## BEGIN Input material

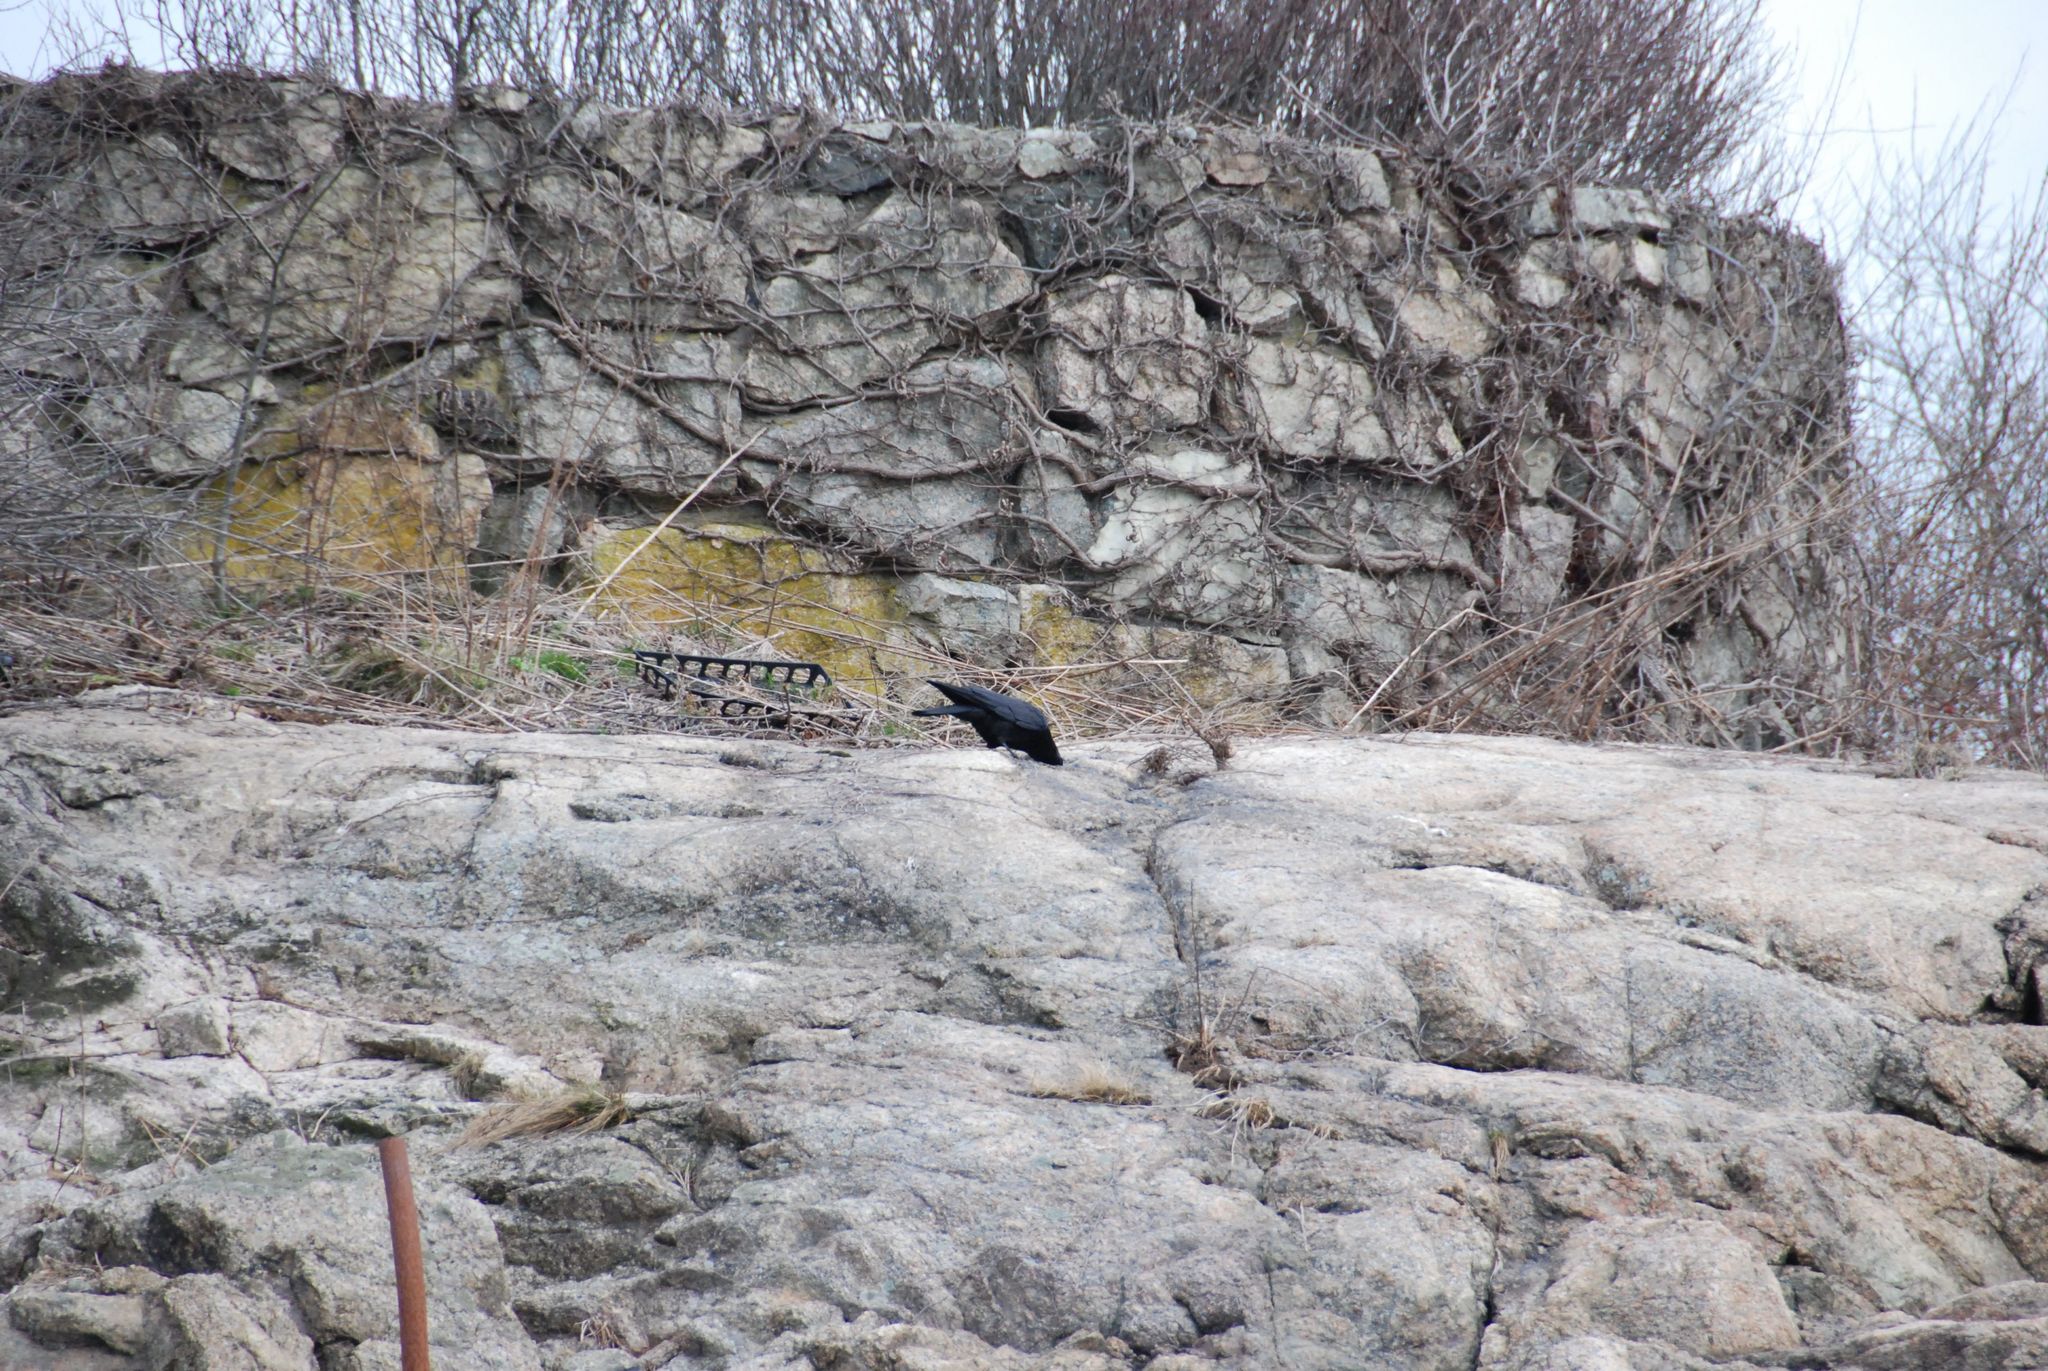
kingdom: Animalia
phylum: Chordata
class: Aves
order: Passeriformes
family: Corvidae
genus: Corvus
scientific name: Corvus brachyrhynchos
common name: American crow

## END Input material

* _Problem to work on_: Reproduce the lines of the entries without the pictures, renaming "scientific name" to "binomial" and keeping everything else unchanged.

* _Response to the exercise_:
kingdom: Animalia
phylum: Chordata
class: Aves
order: Passeriformes
family: Corvidae
genus: Corvus
binomial: Corvus brachyrhynchos
common name: American crow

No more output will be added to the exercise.